TASK –
Provide the number of lines of the records that include "ends", with no other content.

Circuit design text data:

* * * *

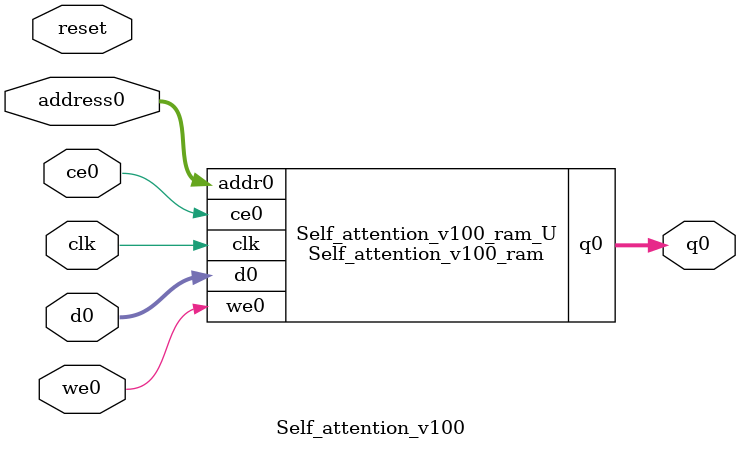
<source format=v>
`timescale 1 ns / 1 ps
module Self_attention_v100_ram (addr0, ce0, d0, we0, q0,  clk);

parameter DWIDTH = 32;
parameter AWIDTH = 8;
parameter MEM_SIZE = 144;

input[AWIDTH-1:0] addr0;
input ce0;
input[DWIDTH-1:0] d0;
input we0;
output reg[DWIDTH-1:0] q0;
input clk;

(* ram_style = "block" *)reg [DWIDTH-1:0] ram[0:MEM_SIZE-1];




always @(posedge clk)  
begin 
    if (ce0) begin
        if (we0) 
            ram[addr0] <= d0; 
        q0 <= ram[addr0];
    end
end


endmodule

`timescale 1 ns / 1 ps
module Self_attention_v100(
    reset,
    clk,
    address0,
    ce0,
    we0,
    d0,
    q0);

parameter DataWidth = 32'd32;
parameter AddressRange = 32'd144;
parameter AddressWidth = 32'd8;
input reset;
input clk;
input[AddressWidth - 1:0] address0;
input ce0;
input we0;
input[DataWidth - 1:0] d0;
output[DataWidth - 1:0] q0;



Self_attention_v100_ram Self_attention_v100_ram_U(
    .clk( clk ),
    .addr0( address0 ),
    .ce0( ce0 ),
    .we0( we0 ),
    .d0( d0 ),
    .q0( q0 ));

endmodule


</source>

* * * *

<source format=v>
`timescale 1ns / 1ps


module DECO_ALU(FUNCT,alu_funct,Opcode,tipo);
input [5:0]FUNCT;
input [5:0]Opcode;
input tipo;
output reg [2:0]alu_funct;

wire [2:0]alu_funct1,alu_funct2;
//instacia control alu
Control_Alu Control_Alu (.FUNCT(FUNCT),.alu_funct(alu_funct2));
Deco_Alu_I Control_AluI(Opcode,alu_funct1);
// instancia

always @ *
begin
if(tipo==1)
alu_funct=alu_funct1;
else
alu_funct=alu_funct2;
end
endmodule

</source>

* * * *

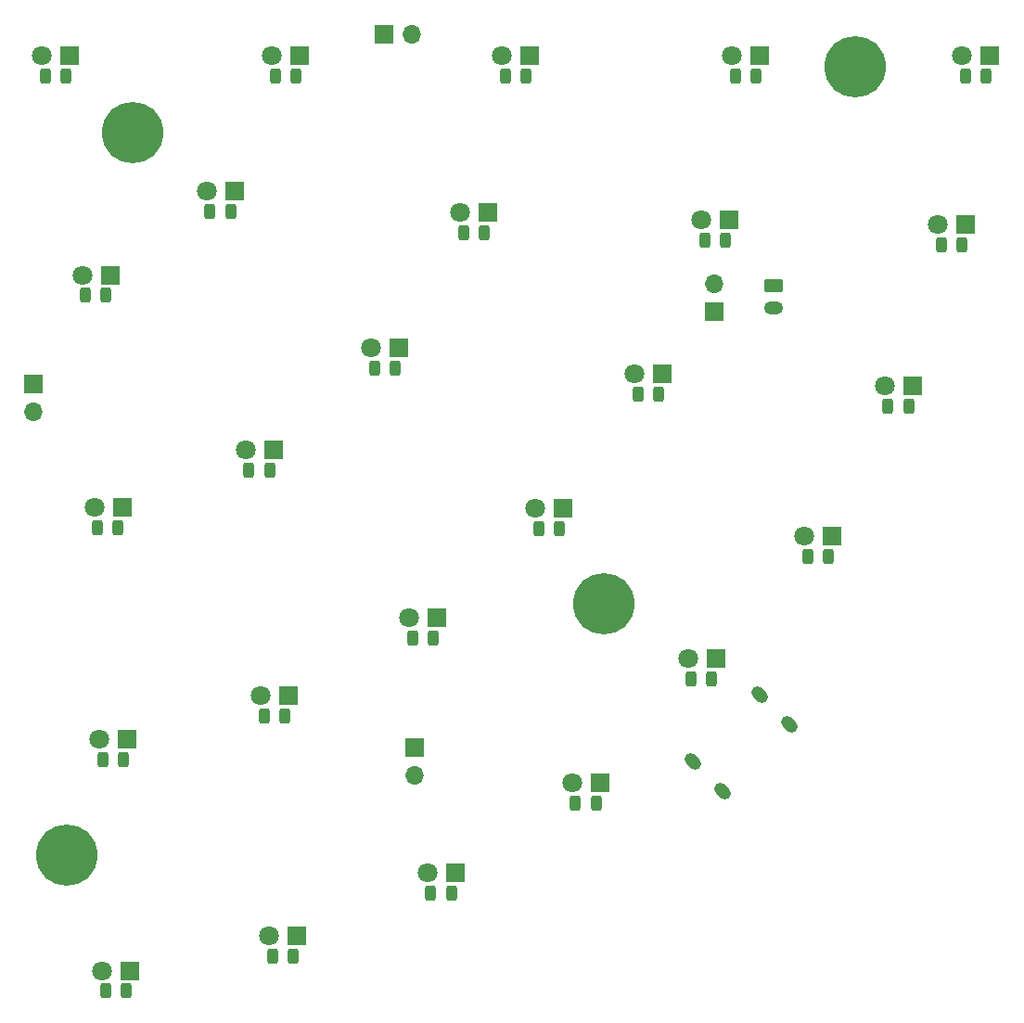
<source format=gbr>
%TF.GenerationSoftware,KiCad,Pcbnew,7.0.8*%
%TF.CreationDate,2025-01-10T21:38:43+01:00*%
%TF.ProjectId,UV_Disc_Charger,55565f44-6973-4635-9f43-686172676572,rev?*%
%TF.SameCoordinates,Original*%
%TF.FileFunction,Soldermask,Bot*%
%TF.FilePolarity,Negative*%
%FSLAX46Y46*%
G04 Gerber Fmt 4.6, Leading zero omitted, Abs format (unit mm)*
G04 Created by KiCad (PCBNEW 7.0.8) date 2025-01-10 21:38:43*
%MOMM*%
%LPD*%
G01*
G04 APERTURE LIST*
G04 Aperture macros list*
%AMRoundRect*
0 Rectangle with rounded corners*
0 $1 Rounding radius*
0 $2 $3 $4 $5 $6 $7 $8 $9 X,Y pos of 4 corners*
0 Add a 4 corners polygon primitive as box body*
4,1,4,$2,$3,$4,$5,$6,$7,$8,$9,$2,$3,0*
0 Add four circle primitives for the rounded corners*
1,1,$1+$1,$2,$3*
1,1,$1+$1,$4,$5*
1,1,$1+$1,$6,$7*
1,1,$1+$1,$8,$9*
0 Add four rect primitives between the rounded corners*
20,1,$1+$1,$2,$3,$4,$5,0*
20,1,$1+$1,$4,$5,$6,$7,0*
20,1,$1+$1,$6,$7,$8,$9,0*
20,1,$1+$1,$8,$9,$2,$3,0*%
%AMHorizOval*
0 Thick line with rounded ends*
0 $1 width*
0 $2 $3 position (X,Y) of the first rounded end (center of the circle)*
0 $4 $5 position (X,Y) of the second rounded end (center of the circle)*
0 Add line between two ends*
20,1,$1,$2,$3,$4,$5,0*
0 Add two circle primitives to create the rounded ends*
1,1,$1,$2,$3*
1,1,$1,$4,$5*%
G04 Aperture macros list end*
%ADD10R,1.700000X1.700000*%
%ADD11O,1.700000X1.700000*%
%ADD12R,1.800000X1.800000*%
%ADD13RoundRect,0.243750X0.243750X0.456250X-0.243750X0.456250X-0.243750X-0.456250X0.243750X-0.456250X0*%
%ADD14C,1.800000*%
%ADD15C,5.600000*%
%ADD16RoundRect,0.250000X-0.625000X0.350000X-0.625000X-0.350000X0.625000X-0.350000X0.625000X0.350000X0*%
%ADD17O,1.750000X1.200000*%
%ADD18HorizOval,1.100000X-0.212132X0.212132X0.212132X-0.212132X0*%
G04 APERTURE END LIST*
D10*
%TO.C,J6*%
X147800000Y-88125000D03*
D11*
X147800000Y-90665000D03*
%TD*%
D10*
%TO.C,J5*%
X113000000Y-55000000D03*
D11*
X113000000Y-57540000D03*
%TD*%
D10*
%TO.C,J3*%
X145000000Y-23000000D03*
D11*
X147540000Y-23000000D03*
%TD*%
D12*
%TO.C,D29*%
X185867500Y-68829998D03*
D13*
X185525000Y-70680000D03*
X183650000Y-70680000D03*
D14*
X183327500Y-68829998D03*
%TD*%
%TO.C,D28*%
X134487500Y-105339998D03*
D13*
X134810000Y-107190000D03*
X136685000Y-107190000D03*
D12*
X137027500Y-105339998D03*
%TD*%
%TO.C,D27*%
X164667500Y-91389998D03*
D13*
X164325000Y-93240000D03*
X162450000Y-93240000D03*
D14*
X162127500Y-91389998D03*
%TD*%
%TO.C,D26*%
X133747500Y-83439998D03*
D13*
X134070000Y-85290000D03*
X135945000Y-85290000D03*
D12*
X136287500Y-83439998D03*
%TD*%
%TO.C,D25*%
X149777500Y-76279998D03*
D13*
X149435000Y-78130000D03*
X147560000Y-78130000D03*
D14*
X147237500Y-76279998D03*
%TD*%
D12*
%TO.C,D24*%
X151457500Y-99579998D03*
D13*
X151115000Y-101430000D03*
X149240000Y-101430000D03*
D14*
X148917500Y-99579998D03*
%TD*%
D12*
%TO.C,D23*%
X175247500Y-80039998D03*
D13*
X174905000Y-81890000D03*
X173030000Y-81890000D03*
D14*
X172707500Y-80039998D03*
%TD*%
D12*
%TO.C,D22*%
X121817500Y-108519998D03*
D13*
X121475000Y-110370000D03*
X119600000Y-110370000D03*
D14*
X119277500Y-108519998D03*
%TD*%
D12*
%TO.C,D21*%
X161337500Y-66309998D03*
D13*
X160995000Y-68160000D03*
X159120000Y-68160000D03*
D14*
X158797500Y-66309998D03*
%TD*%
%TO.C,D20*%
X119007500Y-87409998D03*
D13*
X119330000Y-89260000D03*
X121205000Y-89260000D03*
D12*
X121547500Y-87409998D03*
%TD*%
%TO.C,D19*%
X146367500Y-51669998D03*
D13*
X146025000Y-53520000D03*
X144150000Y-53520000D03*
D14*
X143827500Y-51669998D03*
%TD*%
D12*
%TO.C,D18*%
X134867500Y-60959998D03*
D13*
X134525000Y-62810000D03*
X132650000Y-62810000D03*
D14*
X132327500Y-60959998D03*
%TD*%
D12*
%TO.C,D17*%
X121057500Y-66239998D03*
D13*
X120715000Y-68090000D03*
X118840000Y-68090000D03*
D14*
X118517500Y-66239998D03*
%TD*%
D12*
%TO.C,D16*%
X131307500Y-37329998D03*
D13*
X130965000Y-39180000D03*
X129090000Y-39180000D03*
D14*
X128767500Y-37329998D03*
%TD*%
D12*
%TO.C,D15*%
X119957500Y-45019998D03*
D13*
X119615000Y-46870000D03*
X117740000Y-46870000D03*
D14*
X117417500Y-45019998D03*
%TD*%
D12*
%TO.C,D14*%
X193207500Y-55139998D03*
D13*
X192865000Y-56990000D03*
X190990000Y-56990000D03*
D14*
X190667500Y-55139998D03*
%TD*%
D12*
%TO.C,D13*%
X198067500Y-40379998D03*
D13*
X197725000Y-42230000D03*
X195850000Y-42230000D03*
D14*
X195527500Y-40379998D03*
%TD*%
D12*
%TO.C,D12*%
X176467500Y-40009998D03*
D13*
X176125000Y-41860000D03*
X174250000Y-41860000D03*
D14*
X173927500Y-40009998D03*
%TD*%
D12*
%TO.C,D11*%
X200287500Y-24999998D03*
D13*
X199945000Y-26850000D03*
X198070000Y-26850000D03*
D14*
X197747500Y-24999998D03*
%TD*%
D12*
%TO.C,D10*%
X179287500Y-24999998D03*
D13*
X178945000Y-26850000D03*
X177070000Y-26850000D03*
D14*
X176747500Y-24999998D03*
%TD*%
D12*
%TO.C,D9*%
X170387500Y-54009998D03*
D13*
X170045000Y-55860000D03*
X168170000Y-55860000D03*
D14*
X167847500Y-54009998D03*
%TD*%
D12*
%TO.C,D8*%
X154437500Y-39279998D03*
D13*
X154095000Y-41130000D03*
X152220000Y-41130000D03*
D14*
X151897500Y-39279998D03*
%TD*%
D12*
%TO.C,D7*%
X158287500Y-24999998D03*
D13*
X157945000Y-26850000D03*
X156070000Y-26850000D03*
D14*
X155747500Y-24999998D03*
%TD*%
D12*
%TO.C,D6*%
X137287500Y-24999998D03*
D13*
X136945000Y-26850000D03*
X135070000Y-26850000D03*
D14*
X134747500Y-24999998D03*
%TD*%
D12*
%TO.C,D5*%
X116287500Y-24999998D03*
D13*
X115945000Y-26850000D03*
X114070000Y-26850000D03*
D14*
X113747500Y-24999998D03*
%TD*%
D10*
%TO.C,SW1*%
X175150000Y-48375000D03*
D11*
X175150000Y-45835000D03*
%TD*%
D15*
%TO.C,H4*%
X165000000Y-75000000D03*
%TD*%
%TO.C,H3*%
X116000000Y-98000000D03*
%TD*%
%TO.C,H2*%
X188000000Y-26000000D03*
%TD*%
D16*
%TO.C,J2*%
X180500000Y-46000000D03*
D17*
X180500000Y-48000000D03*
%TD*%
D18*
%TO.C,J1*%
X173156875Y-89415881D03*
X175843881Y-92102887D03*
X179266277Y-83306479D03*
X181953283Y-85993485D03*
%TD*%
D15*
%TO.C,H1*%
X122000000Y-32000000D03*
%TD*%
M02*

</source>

* * * *

EXERCISE SOLUTION –
3